Visiting Alberta’s Past
by John Althouse
“Communities that once sustained, and were sustained, by agricultural surroundings, are dying.”
~ Elizabeth McLachlan, Herbert Has Lots for a Buck
By the early 1950s, small town newspapers across western Canada were expressing concerns about changes that were beginning to surface, but few truly saw the magnitude and how extensive they would be. These changes would ultimately not only alter the character of these communities but also result in a decline which would lead to many of their names permanently disappearing from the map. Fortunately, there were exceptions where citizens took initiative and acted to preserve appearance and spirit that once permeated most western Canadian towns.
Sexsmith, Alberta is one such community that has retained this small-town legacy. The town is situated in the South Peace Region just 20 kilometres north of Grande Prairie on Highway 2. In many ways, Sexsmith has remained the quintessential western Canadian town. In one respect, however, it is different from many others. The town’s railway station does not sit at the “T” where the main street abuts with the railway avenue. In Sexsmith, the main street and railway avenue are the same thoroughfare, named 100 Street. This is the focal point of the town’s historic revival. Along the east side of the street are the businesses of the town refurbished to look much as they did in the past. On the west side the railway line runs parallel to road but slightly set back from it. Along the track are the buildings associated with the trains.
The side of the street on which the businesses are situated mirror their past. Most appear much as they did in the 1902s and 1930s. These buildings house vital, functioning businesses and services. A few have been constructed more recently, but they integrate almost seamlessly into the historic streetscape. As the work of renewal was carried out, attention was paid to the smallest details like a hand-painted barber pole and an outdoor clock in a traditional style. Every detail of the street enhances the sense that the visitor has stepped back in time as he or she strolls along the sidewalks in front of the businesses and views the wares held inside them.
Across the street from these businesses, the railway line provides the theme. The 1928 Northern Alberta Railway station remains. Three grain elevators stand as silent sentinels of the past. There once were eight. This number suggests the importance that agriculture has had here, an importance that once earned Sexsmith the title of The Grain Capital of the British Empire. In the area between the tracks and the street is a grassy park. A paved walkway extends through this park for the length of the business area providing a great point from which to view, photograph, or simply contemplate the historic vista. In the middle of this park across from the centre of the businesses is a wooden gazebo. In front of the gazebo, there are three metal plates mounted on pedestals and oriented in different directions. Each plate bears a photo of the town as it was in its glory days. These photographs are aligned so one can look directly from this view of the past to the view as it exists today. The two views, upon comparison are remarkably similar.
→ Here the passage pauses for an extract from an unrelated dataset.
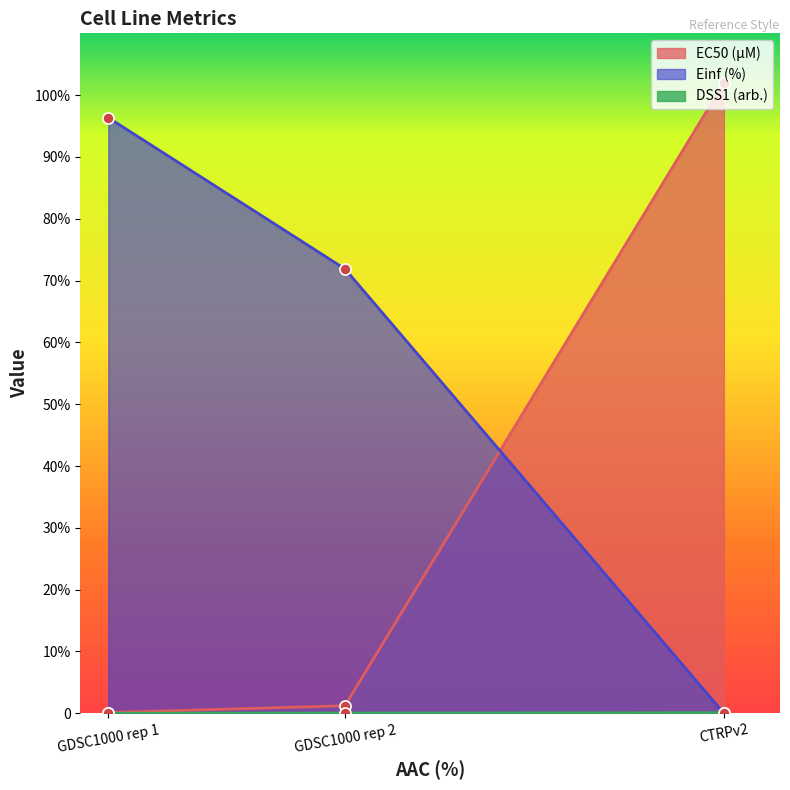

Which label corresponds to the smallest value in the chart?

CTRPv2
Just behind the town offices and on 99 Street, Sexsmith has developed a local museum. The museum consist of two log buildings, a barn and a shop, dating from the years of World War I. This is a ‘blacksmith museum’ that pays homage to this once indispensable craftsman in every significant town in the Canadian west. It contains a thousand relics associated with his trade. The museum is operated by volunteers and is open from May to early September. Fonds related to the Sexsmith Blacksmith Museum can be found at http://www.southpeacearchives.org/fonds/fonds186.htm
Colourful facades alone do not recapture the essence of a lost past. It was marked by a unique atmosphere created by the residents. The historic streetscape of Sexsmith has brought elements of this character to life again. The street is alive, teeming with activity and where people take the time from their busy lives to stop and talk with their acquaintances and friends. The street continues to be a social magnet drawing people to it. There is time to meet in the local café over a cup of coffee or a fine lite meal that is if one is able to avoid temptation and wend one’s way past the tempting aromas emanating from the bake shop situated just inside the entrance. People in the café, as in the other businesses, are pleasant, approachable, and helpful.
Although Sexsmith’s population is only about 2500 (2011), it is also the home of a post-secondary institution. The Peace River Bible Institute (PRBI) became a part of Sexsmith about 1935, and although fairly small for many years, it too has grown. The student/staff population fluctuates with the school season and from year-to-year and has been as high as about 300 students and staff, making it about one tenth of the size of the town.
Recognized by the province of Alberta, the Peace River Bible Institute is a degree granting college. Courses offered by PRBI range between two and four years in length, and cover religious education, church music, pastoral studies and mission work. The college’s four year Bachelor of Religious Education course in ‘Church Ministry and Community Service’ can include fire-fighting certification with training provided through a partnership with the Sexsmith fire department.
Visitors to Sexsmith are able to experience first-hand a past that has vanished from much of western Canada. The town has been able to capture new vitality by looking back instead of ahead. The community continues to reflect the values of a simpler, less complicated time achieved through the determination of the citizens of Sexsmith. Their efforts have not only allowed the community to survive unlike many communities, but also to revitalize and perhaps even prosper by tapping its past. This summer take a little time to travel to Sexsmith, stroll along the town’s main street, and experience western Canada as it once was.